Разнять их! Так нельзя.
Любимов: — Вы меняетесь местами. Поменяйте шпаги.
Высоцкий: — Юрий Петрович, можно сделать формально
Любимов: — Нет, Володя, это не формально. Это нарушение приема.
Высоцкий: — Нарушение приема, когда мы бороться начинаем. Ведь мы все равно начинаем бороться.
Любимов: — Нарушение приема, если сходиться всерьез. А попробуйте условным приемом.
Король
Стой, выпьем. — За твое здоровье, Гамлет!
Жемчужина твоя. — Вот — твой бокал.
Гамлет
Любимов: — Володь, только не торопись. Поднесут бокал. Возьмешь. Веня, это сыграть надо: «Все! Готов!». Володя, и надо глотнуть — и пауза. А ты, и ты — отыграйте: все, готов. Потом он неожиданно прополоскал и выплюнул.
Гамлет
Не время пить. Продолжим. Защищайтесь.
Любимов: — Теперь нужно меняться шпагами. Я хотел попробовать просто формально переменить шпаги.
Высоцкий: — Юрий Петрович, можно вот что сделать. Смотрите, Юрий Петрович…
Любимов: — Только друг друга не ударьте.
Высоцкий: — Опускай шпагу. Встали в позицию, король заорал.
Любимов: — Только вместо «разнять» скажи: «Нет, так нельзя!» — что-нибудь в этом духе, но только, не теряя размера.
Смехов: — «Нет, так нельзя», — то есть должен был быть нанесен удар, да?
Любимов: — Нет, надо переменить шпаги и нанести удар. «Удар! Откуда кровь?»
Смехов: — Нет-нет, сначала удар, потом меняются шпагами и ударяет тот его. Они оба друг друга ранят.
Филатов: — Юрий Петрович, я здесь не присутствую, в этой сцене вообще?
Любимов: — Вы там стоите, вам начинать сейчас финал. Дайте ему бокал из портала.
Гамлет
Так на же, самозванец-душегуб!
Глотай свою жемчужину в растворе!
Как, и рапира с ядом? Так ступай,
Отравленная сталь, по назначенью!
<…>
Все кончено, Гораций.
Прощай, расскажешь правду обо мне
Непосвященным.
Боже мой, каким
Бесславием покроюсь я в потомстве…
Любимов (в
Странное у вас пребывание на сцене.
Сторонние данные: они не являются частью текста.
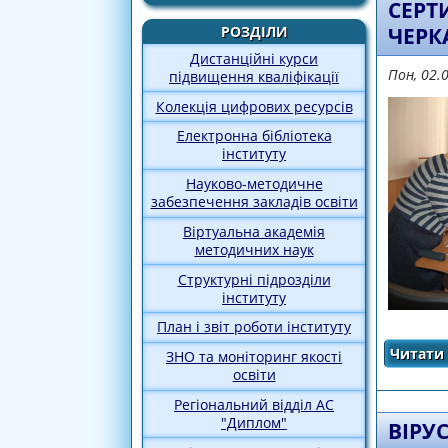
СЕРТ
ЧЕРК
РОЗДІЛИ
Дистанційні курси
Пон, 02.
підвищення кваліфікації
Колекція цифрових ресурсів
Електронна бібліотека
інституту
Науково-методичне
забезпечення закладів освіти
Віртуальна академія
методичних наук
Структурні підрозділи
інституту
План і звіт роботи інституту
Читати 
ЗНО та моніторинг якості
освіти
Регіональний відділ АС
"Диплом"
ВІРУ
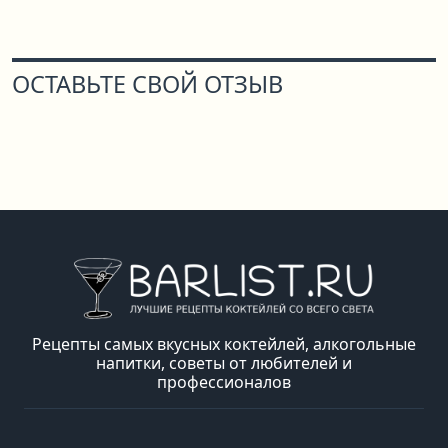
ОСТАВЬТЕ СВОЙ ОТЗЫВ
Рецепты самых вкусных коктейлей, алкогольные
напитки, советы от любителей и
профессионалов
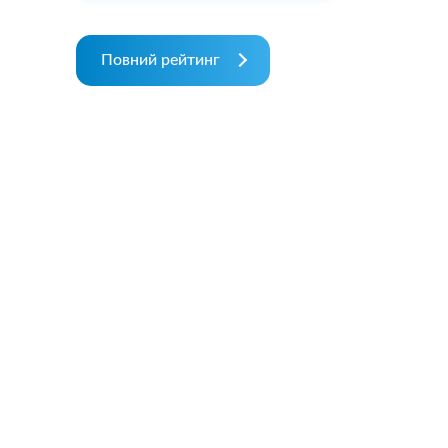
Повний рейтинг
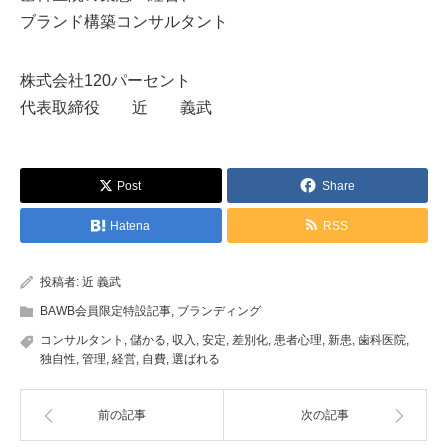
ブランド構築コンサルタント
株式会社120パーセント
代表取締役 近 義武
Post
Share
Hatena
RSS
投稿者:
近 義武
BAWB会員限定特設記事
,
ブランディング
コンサルタント
,
儲かる
,
収入
,
安定
,
差別化
,
患者心理
,
新患
,
歯科医院
,
独自性
,
管理
,
経営
,
自費
,
選ばれる
前の記事
次の記事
Спектакль не сыгран, не выпущен, неизвестно, как он выйдет, такое совершенно наплевательское отношение ко всему.
Еще раз переход. Зал выключен. Алик, переход. Затемнение, когда они лежат.
Где у вас череп, Екатерина Андреевна? Что вы не знаете, что репетиция идет, что ли? (…)
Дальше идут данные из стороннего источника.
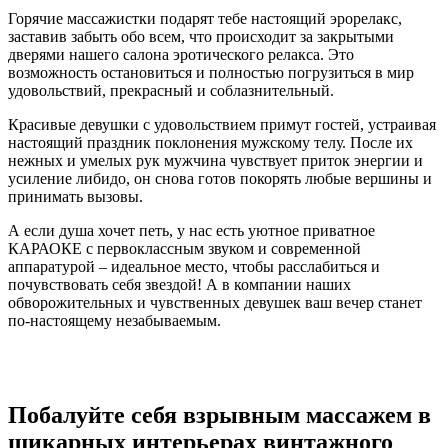
Горячие массажистки подарят тебе настоящий эрорелакс,
заставив забыть обо всем, что происходит за закрытыми
дверями нашего салона эротического релакса. Это
возможность остановиться и полностью погрузиться в мир
удовольствий, прекрасный и соблазнительный.
Красивые девушки с удовольствием примут гостей, устраивая
настоящий праздник поклонения мужскому телу. После их
нежных и умелых рук мужчина чувствует приток энергии и
усиление либидо, он снова готов покорять любые вершины и
принимать вызовы.
А если душа хочет петь, у нас есть уютное приватное
КАРАОКЕ с первоклассным звуком и современной
аппаратурой – идеальное место, чтобы расслабиться и
почувствовать себя звездой! А в компании наших
обворожительных и чувственных девушек ваш вечер станет
по-настоящему незабываемым.
Побалуйте себя взрывным массажем в
шикарных интерьерах винтажного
Б. ПОКАРЖЕВСКИЙ[173]. Начнем, товарищи!
Пожалуйста, — Михаил Михайлович.
М. МИРИНГОФ[174]. Руководство Управления поручило мне высказать наши соображения по спектаклю.
Вероятно, нет надобности говорить, что произведение «Гамлет» Шекспира в каждую эпоху было предметом, где господствующие классы выявляли свои идеи, свои взгляды; больше того — «Гамлет» использовался самыми различными философскими школами, самыми полярными по своему мировосприятию, по своему миросозерцанию.
Действительно, «Гамлет» является одним из величайших и сложнейших произведений мирового театра. На протяжении многих веков он является спутником духовной жизни человечества, его духовного возмужания.
И в творчестве Шекспира, и особенно в этом великом произведении мы видим движение гуманизма от иллюзий, высвобождения от иллюзий к суровой жизненной правде. Это произведение появилось в то время (я имею в виду эпоху Ренессанса), когда великий Шекспир увидел и вторую сторону этой действительности, ее темный лик, когда перед ним открылось бескрайнее море бедствий, и он указал человечеству на страшную угрозу хищного индивидуализма и вандализма. В «Гамлете» не только изображено общество, порожденное злом, но — что важнее — и осознание зла, стремление постичь его корни. Это произведение, в котором вы чувствуете — ив этом его современное звучание — защиту человечества. Пафос трагедии — это негодование против всесилия зла.
Трагедия Гамлета — это трагедия осознания несовместимости идеалов героя с конкретными, реальными условиями всякого общества, вернее — всякого классового общества, и в этом величие этого произведения, и в этом его бессмертие.
Говоря словами Энгельса, герои трагедии находились в гуще интересов своего времени, принимали живое участие в практической борьбе, становились на сторону той или иной партии и боролись — кто словом и пером, кто мечом, а кто тем и другим вместе. Отсюда — та полнота и сила характеров, которые делают их цельными.